À La Réunion, des faits de violences conjugales ou de féminicide font souvent la Une des journaux, malheureusement. En 2021, 7 femmes par jour déposent plainte à La Réunion contre 4 en 2015, d’après les chiffres de l’Observatoire Réunionnais des violences faites aux femmes. Arnold Jaccoud, psychosociologue, a accepté de discuter de cette problématique avec l’équipe de LINFO.re dans la rubrique KOIVIDI.
Avant tout, il est important de savoir d’où cette problématique tire ses origines. Selon Arnold Jaccoud, elle remonte à loin, "des centaines, voir des milliers d’années." "Nos héritages patriarcaux étaient déterminés par le fait que, dans l’organisation de la société, l’homme avait la prééminence et la femme était subordonnée", dit-il.
Le patriarcat, bien que toujours présent, a reculé avec l’évolution des sociétés, mais aussi grâce aux combats perpétuels des femmes pour leurs droits. Pour exemple, les femmes ont eu droit leur indépendance financière en 1965, grâce à une loi autorisant l’ouverture d’un compte bancaire en leur nom.
Au fil des années, en plus de leur autonomie financière, les femmes ont acquis une "autonomie affective et sexuelle", notamment concernant l’appropriation de leur corps avec la contraception et le droit à l’IVG.
"Ces émancipations ont changé les rapports entre hommes et femmes dans la société, mais aussi les rapports domestiques.
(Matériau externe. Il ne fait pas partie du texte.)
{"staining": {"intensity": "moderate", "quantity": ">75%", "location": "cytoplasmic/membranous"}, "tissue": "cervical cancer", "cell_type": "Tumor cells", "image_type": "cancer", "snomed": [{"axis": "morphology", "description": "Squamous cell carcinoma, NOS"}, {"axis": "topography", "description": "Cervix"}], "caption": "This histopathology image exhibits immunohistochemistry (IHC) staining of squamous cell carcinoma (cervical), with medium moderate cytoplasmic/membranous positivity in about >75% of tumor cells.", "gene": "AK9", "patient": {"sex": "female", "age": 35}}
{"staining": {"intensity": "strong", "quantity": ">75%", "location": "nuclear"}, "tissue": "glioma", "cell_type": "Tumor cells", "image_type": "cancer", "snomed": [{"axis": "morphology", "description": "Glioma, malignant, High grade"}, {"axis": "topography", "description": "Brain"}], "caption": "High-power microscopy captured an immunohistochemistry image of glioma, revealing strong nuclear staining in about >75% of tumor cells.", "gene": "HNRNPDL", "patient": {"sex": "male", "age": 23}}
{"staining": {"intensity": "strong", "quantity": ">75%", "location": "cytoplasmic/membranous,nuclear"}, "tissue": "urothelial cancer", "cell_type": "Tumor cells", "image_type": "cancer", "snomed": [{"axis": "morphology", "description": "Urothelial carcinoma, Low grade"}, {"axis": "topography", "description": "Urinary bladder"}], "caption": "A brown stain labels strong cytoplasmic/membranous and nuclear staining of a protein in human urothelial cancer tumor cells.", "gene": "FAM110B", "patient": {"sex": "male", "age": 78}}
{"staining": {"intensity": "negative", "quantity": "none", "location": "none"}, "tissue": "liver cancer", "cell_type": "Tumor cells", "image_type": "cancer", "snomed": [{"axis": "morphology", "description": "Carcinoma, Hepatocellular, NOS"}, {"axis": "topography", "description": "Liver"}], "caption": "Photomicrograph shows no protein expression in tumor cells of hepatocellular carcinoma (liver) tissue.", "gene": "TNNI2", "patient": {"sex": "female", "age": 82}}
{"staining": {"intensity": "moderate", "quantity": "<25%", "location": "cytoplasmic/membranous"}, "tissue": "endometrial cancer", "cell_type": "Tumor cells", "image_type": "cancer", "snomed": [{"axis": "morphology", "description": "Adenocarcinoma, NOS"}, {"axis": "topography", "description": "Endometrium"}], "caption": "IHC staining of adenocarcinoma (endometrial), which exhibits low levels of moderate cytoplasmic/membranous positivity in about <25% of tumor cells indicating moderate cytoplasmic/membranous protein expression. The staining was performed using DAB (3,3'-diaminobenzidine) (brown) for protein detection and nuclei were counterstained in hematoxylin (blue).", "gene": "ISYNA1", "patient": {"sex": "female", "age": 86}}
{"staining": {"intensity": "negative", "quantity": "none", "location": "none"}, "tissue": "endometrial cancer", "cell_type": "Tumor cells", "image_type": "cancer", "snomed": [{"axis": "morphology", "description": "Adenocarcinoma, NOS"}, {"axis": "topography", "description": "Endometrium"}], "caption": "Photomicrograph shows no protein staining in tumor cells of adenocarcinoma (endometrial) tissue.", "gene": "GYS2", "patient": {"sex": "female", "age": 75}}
Désormais, les femmes ont la possibilité de vivre leur vie", explique Arnold Jaccoud. C’est ainsi que certains hommes n’auraient pas su accepter cette évolution : "il y a des hommes qui ont le sentiment qu’on leur a pris leur place et qui se montrent sarcastiques, hostiles, voire violents."
Cette non-acceptation de la place de la femme dans la société associée à de la violence pourrait être, pour Arnold Jaccoud, le résultat d’une "crise de la masculinité." Selon lui, les hommes à l’origine de violences conjugales sont "souffrants tout seul," et ont besoin d’exercer un pouvoir sur leur compagne pour se sentir bien.
"En général, c’est dû à un manque d’estime de soi, de confiance en soi. Leur maturité affective et émotionnelle n’a pas été construite", ajoute-t-il.
La femme tient une place particulière au sein des familles réunionnaises. "On est dans une socioculture, dans une partie de la population, qui est marquée par la matrifocalité et la matrilinéarité. Les femmes sont au centre de tout", constate Arnold Jaccoud. Il s’agit d’un héritage du passé esclavagiste de l’île : "l’homme, géniteur, pouvait féconder les femmes, mais n’avait pas forcément de rôle de père."
Ce n’est pas pour autant que les violences conjugales sont moins nombreuses sur l’île. "Cette société se heurte à la société occidentale et patriarcale, ce qui pousse les hommes à exercer leur pouvoir musculaire", explique le psychosociologue.
Arnold Jaccoud a tenu à faire part d’une problématique présente dans la société : celle de la "responsabilisation" des victimes, au détriment de la responsabilisation de leur bourreau. "Toutes les affiches créées dans le cadre de campagne contre les violences conjugales s’adressent aux femmes. On les incite à se défendre, à demander de l’aide. On ne s’adresse jamais au potentiel prédateur", donne-t-il pour exemple.
Pour appuyer ses propos, il rappelle que sur l’île, en douze ans, 38% des femmes qui ont succombé sous les coups de leur conjoint, ou ex-conjoint, avaient porté plainte et que celles-ci n’ont pas abouti. "La société devrait s’occuper du problème, de la victime, mais aussi du bourreau. Cela ne se fait pas véritablement, malheureusement", conclut-il.